China dan Rusia juga telah mengembangkan vaksin dan memasarkan obat tersebut – terlepas dari pertanyaan tentang kemanjurannya – ke negara-negara di seluruh dunia secara gratis atau dengan biaya yang lebih murah dari suntikan Pfizer dan Moderna. Di antara pelanggan China adalah Meksiko dan Indonesia, yang menderita salah satu wabah paling parah di Asia dan telah berjanji untuk membuat vaksin gratis bagi semua warga negara.

Produsen obat AstraZeneca saat ini sedang melakukan uji coba tahap akhir pada vaksin yang memiliki daya tarik khusus di negara-negara miskin karena tidak memerlukan pendinginan ultra-dingin seperti obat Pfizer, yang menghadirkan lebih sedikit tantangan logistik.

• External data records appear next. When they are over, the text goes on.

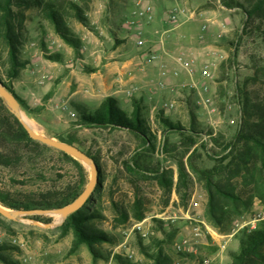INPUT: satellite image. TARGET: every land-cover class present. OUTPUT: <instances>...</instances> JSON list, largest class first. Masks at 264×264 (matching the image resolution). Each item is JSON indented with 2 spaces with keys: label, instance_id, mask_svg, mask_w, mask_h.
<instances>
[{
  "label": "rangeland",
  "instance_id": "rangeland-1",
  "mask_svg": "<svg viewBox=\"0 0 264 264\" xmlns=\"http://www.w3.org/2000/svg\"><path fill=\"white\" fill-rule=\"evenodd\" d=\"M31 1L30 6L12 7L18 13L14 23L24 67L17 79H7L9 65L0 36V77L31 108L30 113L22 109L23 118L36 133L58 141L68 138L96 161L99 183L87 206L91 216L87 226L111 241L95 245L102 258L94 261L85 245L70 251L72 232L61 234L64 221L57 215H36L38 221L32 216L17 220L0 216V264H117V255L134 264H152L155 240L165 241L171 264H201L205 257L212 264H231L230 255L239 252L241 240L264 220L262 201L251 193L252 187L244 189L245 200L252 199L251 206L238 212L229 207L228 219L218 227L208 219L207 193L192 175L186 188L177 191L178 162L186 166L188 154L197 148L198 164L209 168L214 158L208 154L225 153L223 148L247 121L238 88L247 93L250 104L264 106V34L254 30L244 35L242 10L226 9L220 0ZM238 1L249 8L258 0ZM70 3L83 9L87 27L74 17ZM52 4L80 40L79 50L56 35L46 10ZM144 4L152 6L153 18L137 22L144 41L139 47L135 28L127 21L135 19L134 12ZM173 9L183 11L179 24L167 20ZM153 52L166 65L165 75L150 62ZM232 53L234 63L229 61ZM179 59L195 61L192 75ZM204 65L210 67L209 78L201 76ZM115 96L119 107L129 113L133 101L138 103L155 137L154 151L124 130L75 126L78 114L72 103L94 110L105 98ZM206 97L212 99L208 104H204ZM161 116L185 130L200 132L197 144L188 149L177 133H171L163 147ZM202 137L208 140L206 149L200 148ZM0 149L10 157L0 160V198L8 203L39 198L46 192L60 194L83 181L85 188L89 181L88 167L79 161L84 168L81 172L71 159L48 146L0 141ZM140 155L149 168L173 171L169 193L153 174L125 169L126 160ZM233 182L236 192L245 188L240 175ZM137 199L142 201L144 213L140 221L135 220L133 208ZM0 205L16 210L1 201ZM123 212L126 220H122ZM31 220L50 226L38 227ZM138 223H142L141 231L135 227ZM184 241L187 243L179 250L177 246Z\"/></svg>",
  "mask_w": 264,
  "mask_h": 264
},
{
  "label": "trees",
  "instance_id": "trees-1",
  "mask_svg": "<svg viewBox=\"0 0 264 264\" xmlns=\"http://www.w3.org/2000/svg\"><path fill=\"white\" fill-rule=\"evenodd\" d=\"M32 3L31 0H0V36L6 49L9 65L6 70V77L10 81L17 79L20 69L24 67V63L19 60V39L14 23L16 18H18V13L14 12L12 7L17 4L30 6ZM220 4L229 10H242L246 19L242 30L245 33L244 35L254 32V30L264 34V0H258L249 8L244 7L238 0H220ZM70 9L77 21L87 27L88 20L83 9L75 3H70ZM46 10L47 17L51 21L56 35L75 51L79 50L80 40L74 37L67 28L59 8L52 4L48 5ZM49 59L59 60L58 56H50ZM234 59L235 54L232 53L229 61L234 63ZM0 82L15 96L21 109L30 113L31 108L13 91L10 84L4 82L1 77ZM237 92L240 99L239 104L247 121L245 122L244 128L237 132L233 140L223 148V152L225 153L223 155L213 156L208 154V156L214 158L212 159L214 164L209 168L202 167L198 164V158L200 156L197 148H194L188 154L186 166L182 162H178L177 191L180 192L182 186L186 188L188 182L191 180L190 175H192L205 189L208 198L206 215L218 227L224 220L228 219L230 213L229 207H233L238 212L239 210H247L251 206L252 199L249 198L250 200L246 201V196L244 198V189L246 188L252 187L251 193H256L264 206V106L250 104L247 93L243 89L238 88ZM72 107L78 114L75 126L124 130L139 138L143 143V147H147L148 151L152 152L155 150V144L152 142V140H155V137L151 135L147 128L146 121L136 101H133V110L130 113L120 108L118 100L113 97L105 98L100 106L94 110L88 109L84 104L79 105L77 103H72ZM160 120L165 126L163 147L168 141V135L171 133H177L181 137L180 142H183L188 149L193 148L197 144L196 135H201L199 134L200 132L185 130L162 116ZM59 140L75 145L68 138ZM0 141L9 143L25 141L36 146L47 148V146L33 141L28 136L18 120L8 111L1 98ZM200 141V148L206 149L208 140H204L202 137ZM85 154L91 157L89 153L85 152ZM62 155L71 159L81 172L84 171L82 164L78 160L64 153ZM91 158L93 159V157ZM9 159L10 157L6 154L5 150L0 149V160L8 161ZM124 167L128 172L133 174H153L159 184L168 193L173 188V171H160L158 168H149L146 162L142 160L141 155L126 160ZM239 175L243 179L244 183L242 186L245 188L240 192H236L233 179ZM82 183V185L77 187H68L60 194L46 192L39 198L25 202L15 201L8 203L2 198H0V201L4 206L16 210L62 208L69 205L80 195L84 190V181ZM96 191L97 186L85 204L79 210L70 214L60 227L62 235H65L69 231L72 232L73 240L70 251L74 252L81 245H85L94 261L102 258L96 252L95 245L111 241L106 234L94 231L87 226V222L91 218L87 212V206L92 201V197ZM133 208L135 220H142L144 217L142 201L139 199L135 200ZM32 217L38 221L40 216ZM127 218V214L123 212L122 220H126ZM163 235L165 237L167 236L164 230ZM170 239H172L171 236ZM155 241L156 253L151 256L153 259L152 264H171V259L165 252V241ZM230 257L232 259L231 264H264V220L241 240L239 252L231 254ZM114 259L117 264H134L130 260L122 258L120 255L115 256Z\"/></svg>",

Perusahaan telah berjanji untuk menjual sebagian besar produknya ke negara berkembang dan dengan harga lebih rendah selama pandemi. Tapi sebagian besar kesepakatan itu sejauh ini dengan China dan India, yang memiliki industri manufaktur obat dalam negeri yang besar.

Industri obat generik India, yang membuat sebagian besar vaksin sudah digunakan di seluruh dunia, telah memanfaatkan dana dari Bill and Melinda Gates Foundation dan sponsor lain untuk memperluas fasilitas produksi COVID-19. Awalnya, setidaknya, sebagian besar produksi India akan dicadangkan untuk keperluan rumah tangga, dengan janji pemerintah untuk mengimunisasi sebanyak 300 juta orang pada September mendatang.

Produsen terbesar negara itu, Serum Institute of India, mengatakan mereka juga berencana untuk memproduksi 200 juta dosis vaksin dari AstraZeneca dan perusahaan AS Novavax dan menjualnya ke Covax dengan harga sekitar $ 3 per dosis, cukup untuk menutupi biayanya.

“Dalam konteks kepanikan global, kapasitas manufaktur India adalah kekuatan besar yang dapat diandalkan dunia,” kata K. Srinath Reddy, presiden Yayasan Kesehatan Masyarakat India.

“Setiap negara memiliki kewajiban untuk melindungi rakyatnya, tetapi ketika Anda mendapatkan lebih banyak vaksin daripada yang Anda butuhkan, jika Anda menimbunnya atau menggunakannya untuk meningkatkan prestise dan kekuasaan politik Anda sendiri, itu tidak dapat diterima dalam pandemi. Menurut saya itu tercela secara moral ketika Anda melihat keadaan dunia. “

Bengali melaporkan dari Singapura dan Linthicum dari Mexico City.

Kisah ini pertama kali muncul di Los Angeles Times.